Disconnection of Cerebellar Motor Areas and Motor Impairment in Multiple Sclerosis
Francesco Romano1, Benedetta Signoracci1, Paolo Preziosa3, Monica Margoni2, Elisabetta Pagani1, Maria Rocca3, Massimo Filippi4
1Neuroimaging Research Unit, Division of Neuroscience, 2Neuroimaging Research Unit, Division of Neuroscience; Neurology Unit; and Neurorehabilitation Unit, IRCCS San Raffaele Scientific Institute, 3Neuroimaging Research Unit, Division of Neuroscience; and Neurology Unit, 4Neuroimaging Research Unit, Division of Neuroscience; Neurology Unit; Neurorehabilitation Unit; and Neurophysiology Service, IRCCS San Raffaele Scientific Institute; Vita-Salute San Raffaele University
Objective:
To assess atrophy and T2-hyperintense lesion load in the anterior (ACMA) and posterior (PCMA) cerebellar motor areas and investigate their correlations with motor impairment in patients with multiple sclerosis (MS).
Background:

The cerebellum is susceptible to damage in patients with MS. Two motor representations have been described in cerebellar functional topography: lobules I–V (ACMA) and lobule VIII (PCMA).
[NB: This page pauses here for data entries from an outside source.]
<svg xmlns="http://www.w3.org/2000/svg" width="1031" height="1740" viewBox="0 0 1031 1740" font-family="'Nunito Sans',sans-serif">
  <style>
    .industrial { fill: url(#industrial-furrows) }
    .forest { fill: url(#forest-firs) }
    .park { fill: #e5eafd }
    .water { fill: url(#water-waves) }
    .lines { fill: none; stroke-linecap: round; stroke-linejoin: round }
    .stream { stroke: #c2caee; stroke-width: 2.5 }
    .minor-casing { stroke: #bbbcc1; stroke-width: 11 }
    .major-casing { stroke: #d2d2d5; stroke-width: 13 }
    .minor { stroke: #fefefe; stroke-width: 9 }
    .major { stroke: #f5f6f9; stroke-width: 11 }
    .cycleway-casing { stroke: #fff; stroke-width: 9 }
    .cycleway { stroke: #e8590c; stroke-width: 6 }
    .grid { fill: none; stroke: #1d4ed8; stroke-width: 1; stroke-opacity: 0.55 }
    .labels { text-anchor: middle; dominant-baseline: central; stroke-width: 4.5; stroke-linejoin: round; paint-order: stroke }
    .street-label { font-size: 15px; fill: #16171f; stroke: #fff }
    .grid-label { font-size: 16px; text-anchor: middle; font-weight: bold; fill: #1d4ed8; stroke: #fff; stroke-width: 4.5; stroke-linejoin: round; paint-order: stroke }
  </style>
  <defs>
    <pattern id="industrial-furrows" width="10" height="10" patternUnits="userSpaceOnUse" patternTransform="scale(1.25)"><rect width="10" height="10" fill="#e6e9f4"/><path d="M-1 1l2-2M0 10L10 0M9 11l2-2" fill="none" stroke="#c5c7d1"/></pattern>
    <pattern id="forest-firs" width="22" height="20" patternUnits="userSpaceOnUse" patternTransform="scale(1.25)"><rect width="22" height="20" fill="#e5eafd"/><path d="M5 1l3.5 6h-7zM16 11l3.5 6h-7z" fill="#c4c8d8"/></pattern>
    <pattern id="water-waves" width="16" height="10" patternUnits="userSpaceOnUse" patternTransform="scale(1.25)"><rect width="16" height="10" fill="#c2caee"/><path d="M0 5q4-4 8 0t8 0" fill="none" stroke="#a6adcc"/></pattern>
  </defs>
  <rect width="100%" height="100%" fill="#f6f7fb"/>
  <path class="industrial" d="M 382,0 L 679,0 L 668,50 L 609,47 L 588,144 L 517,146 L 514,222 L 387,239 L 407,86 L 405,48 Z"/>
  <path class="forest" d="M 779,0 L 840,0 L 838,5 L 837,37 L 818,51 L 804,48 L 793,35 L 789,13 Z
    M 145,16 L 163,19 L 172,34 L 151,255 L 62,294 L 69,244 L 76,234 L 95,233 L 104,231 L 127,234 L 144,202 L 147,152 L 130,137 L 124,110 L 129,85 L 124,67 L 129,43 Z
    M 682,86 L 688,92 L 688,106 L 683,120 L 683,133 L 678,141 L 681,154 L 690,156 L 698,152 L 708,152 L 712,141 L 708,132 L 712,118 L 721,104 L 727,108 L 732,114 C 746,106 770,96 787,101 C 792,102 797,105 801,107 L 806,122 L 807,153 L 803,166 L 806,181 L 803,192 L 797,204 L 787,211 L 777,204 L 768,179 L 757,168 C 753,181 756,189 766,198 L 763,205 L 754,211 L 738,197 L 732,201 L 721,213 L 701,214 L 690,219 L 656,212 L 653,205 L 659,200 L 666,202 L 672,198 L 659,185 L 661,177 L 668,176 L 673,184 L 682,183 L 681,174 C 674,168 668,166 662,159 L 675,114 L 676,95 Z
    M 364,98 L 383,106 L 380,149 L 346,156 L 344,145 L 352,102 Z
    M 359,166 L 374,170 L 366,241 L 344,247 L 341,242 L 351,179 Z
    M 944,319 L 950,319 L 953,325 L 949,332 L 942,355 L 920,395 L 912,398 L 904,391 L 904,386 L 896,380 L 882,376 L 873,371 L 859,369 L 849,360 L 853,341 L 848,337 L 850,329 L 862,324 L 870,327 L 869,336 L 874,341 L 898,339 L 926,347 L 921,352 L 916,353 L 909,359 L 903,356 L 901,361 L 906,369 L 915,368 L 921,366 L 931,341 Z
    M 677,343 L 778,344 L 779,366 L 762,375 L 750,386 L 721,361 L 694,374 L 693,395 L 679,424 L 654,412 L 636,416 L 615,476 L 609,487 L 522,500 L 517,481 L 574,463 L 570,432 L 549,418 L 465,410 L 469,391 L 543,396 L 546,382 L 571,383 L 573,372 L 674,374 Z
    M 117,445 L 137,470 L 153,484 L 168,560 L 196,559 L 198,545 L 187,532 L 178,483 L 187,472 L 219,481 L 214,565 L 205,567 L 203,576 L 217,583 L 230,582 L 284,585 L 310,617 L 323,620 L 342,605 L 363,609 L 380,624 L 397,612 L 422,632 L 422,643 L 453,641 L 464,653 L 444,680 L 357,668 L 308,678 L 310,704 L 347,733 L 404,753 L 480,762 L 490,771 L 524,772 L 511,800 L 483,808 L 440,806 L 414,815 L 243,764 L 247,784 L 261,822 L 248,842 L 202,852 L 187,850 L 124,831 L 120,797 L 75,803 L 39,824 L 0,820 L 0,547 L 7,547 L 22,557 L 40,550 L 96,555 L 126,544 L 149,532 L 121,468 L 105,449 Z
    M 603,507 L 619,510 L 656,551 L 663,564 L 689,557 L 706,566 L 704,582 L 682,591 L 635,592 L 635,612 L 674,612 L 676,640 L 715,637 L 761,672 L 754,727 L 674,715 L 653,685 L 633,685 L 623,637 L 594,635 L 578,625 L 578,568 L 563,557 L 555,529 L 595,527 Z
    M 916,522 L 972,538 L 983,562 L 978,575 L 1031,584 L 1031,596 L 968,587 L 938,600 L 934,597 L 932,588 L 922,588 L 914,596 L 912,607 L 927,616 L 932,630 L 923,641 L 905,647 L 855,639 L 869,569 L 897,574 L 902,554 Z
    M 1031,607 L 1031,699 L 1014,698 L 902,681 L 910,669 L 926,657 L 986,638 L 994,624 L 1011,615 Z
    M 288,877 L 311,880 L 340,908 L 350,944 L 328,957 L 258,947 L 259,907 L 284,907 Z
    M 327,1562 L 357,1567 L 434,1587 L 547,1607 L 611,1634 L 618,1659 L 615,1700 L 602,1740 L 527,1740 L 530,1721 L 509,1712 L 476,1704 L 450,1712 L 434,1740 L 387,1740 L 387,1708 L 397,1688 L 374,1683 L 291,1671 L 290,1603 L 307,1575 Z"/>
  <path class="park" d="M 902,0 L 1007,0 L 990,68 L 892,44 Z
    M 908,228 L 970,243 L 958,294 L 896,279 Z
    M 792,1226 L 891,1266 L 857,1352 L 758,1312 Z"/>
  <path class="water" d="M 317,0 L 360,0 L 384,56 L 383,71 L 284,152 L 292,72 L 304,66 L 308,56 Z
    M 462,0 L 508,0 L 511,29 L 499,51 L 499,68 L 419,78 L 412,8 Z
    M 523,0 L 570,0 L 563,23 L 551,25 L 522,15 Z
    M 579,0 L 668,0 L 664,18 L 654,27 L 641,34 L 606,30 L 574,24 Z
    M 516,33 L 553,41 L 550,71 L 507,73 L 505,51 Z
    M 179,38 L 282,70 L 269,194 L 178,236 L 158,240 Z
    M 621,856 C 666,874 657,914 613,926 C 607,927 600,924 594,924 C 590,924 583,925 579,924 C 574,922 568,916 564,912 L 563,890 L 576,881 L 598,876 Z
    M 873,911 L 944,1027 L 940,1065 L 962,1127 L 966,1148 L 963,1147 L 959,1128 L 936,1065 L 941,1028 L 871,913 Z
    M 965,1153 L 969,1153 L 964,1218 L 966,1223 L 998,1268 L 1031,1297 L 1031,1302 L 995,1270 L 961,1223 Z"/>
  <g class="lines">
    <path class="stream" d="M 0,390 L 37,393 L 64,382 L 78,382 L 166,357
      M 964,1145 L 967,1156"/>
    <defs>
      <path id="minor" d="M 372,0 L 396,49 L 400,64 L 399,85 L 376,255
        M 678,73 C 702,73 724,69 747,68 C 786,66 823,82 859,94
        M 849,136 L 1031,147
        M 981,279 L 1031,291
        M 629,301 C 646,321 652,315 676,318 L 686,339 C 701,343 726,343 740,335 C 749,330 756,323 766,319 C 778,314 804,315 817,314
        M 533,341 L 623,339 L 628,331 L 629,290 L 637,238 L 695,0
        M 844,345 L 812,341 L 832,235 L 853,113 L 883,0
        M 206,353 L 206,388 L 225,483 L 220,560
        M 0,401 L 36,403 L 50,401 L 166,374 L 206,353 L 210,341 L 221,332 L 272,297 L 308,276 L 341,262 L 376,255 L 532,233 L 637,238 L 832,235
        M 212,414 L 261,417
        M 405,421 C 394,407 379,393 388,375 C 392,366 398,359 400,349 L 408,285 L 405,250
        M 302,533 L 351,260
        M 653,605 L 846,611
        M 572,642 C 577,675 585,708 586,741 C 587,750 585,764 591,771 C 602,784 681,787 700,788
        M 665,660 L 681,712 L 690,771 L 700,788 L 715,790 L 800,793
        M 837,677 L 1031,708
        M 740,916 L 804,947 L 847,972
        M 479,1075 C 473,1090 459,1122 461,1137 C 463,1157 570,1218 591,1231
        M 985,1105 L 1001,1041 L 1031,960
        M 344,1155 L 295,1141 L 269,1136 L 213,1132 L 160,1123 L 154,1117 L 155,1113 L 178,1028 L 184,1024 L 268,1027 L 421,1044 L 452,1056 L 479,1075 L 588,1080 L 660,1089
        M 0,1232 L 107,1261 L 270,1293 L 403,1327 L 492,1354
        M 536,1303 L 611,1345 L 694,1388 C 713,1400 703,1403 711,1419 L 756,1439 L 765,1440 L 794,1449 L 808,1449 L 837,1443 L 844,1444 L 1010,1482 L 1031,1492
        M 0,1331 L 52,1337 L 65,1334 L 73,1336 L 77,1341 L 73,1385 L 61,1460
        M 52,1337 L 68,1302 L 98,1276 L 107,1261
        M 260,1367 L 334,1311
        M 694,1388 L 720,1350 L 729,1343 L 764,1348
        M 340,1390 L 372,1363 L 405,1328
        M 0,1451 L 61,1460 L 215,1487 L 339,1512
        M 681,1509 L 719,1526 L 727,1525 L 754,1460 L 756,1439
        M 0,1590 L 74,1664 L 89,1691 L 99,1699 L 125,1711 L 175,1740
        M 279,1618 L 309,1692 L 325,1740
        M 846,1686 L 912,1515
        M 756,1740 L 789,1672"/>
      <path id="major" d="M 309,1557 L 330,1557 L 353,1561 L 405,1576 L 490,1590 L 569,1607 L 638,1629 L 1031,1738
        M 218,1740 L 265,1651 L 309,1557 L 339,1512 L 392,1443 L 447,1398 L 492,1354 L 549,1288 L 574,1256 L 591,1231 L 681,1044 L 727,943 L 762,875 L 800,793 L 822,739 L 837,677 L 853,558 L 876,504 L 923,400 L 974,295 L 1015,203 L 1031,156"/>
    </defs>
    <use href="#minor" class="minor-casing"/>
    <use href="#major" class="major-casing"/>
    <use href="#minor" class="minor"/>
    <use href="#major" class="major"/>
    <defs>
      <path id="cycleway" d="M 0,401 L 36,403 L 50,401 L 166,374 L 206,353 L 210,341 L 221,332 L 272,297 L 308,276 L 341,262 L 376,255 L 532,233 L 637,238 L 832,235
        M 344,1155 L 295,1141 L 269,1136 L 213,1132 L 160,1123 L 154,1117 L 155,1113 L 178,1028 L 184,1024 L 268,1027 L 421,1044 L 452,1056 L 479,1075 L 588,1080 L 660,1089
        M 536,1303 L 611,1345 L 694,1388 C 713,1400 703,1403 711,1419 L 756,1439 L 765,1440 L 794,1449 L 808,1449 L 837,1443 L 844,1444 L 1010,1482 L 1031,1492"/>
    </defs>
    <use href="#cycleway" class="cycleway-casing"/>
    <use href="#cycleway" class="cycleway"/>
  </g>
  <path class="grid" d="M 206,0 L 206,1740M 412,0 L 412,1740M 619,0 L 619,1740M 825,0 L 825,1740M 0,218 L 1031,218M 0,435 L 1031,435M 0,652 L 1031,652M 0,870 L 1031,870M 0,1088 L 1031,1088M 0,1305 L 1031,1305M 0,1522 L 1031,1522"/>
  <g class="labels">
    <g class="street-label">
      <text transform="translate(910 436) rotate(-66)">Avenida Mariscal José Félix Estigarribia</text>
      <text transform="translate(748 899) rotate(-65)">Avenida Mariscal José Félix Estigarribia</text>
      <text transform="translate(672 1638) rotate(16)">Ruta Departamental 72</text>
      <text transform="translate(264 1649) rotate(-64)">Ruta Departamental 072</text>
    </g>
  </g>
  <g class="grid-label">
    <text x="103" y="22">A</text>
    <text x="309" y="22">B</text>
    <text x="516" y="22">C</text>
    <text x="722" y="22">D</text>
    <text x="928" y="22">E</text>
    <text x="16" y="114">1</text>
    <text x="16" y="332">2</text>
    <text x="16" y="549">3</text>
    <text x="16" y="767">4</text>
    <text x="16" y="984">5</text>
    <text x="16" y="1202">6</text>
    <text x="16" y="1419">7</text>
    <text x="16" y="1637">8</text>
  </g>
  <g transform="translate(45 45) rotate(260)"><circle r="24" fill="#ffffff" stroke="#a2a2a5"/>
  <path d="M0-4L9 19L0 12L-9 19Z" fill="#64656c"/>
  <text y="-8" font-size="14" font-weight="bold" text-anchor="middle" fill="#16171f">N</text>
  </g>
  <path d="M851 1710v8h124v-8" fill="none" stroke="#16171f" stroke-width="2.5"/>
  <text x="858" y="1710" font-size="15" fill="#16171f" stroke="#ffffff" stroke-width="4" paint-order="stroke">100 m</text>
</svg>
A primary role of the ACMA and a secondary role of the PCMA have been suggested, but their specific functions and involvement in MS are unclear.

Design/Methods:

Eighty-nine MS patients and 65 healthy controls (HC) underwent a functional assessment (gait function and hand dexterity) and structural MRI acquisition at 3.0T, used to extract cerebral and cerebellar volumes and T2-hyperintense lesion loads. Cerebellar lobules were segmented using the SUIT atlas. Between-groups comparisons and age/sex-corrected partial correlations were assessed.

Results:
Compared to HC, both ACMA and PCMA were atrophic in MS (p<0.001), with similar reductions between the two areas. More than 60% of MS patients had lesions in either motor lobule. ACMA volume was lower than PCMA in HC and MS (p<0.001), whereas T2-hyperintense lesion load was higher in the ACMA than PCMA in MS (p=0.040). Patients with lesions in both areas had worse motor performances than those without lesions in either area (p<0.001 for all). Patients with lesions only in the ACMA or PCMA had similar motor abilities. In patients, lower ACMA and PCMA volumes correlated only with worse left-hand dexterity (p<0.001), whereas higher T2-hyperintense lesion loads in both ACMA and PCMA correlated with worse performances in all motor tests (r range=-0.358;-0.445, p≤0.001 for all). 
Conclusions:

The non-homogeneous distribution of lesions suggests an increased susceptibility of the ACMA to focal demyelinating lesions. Considering correlation analyses, disconnection of cerebellar motor areas, rather than localised lobular atrophy, seems to better explain motor impairment in MS.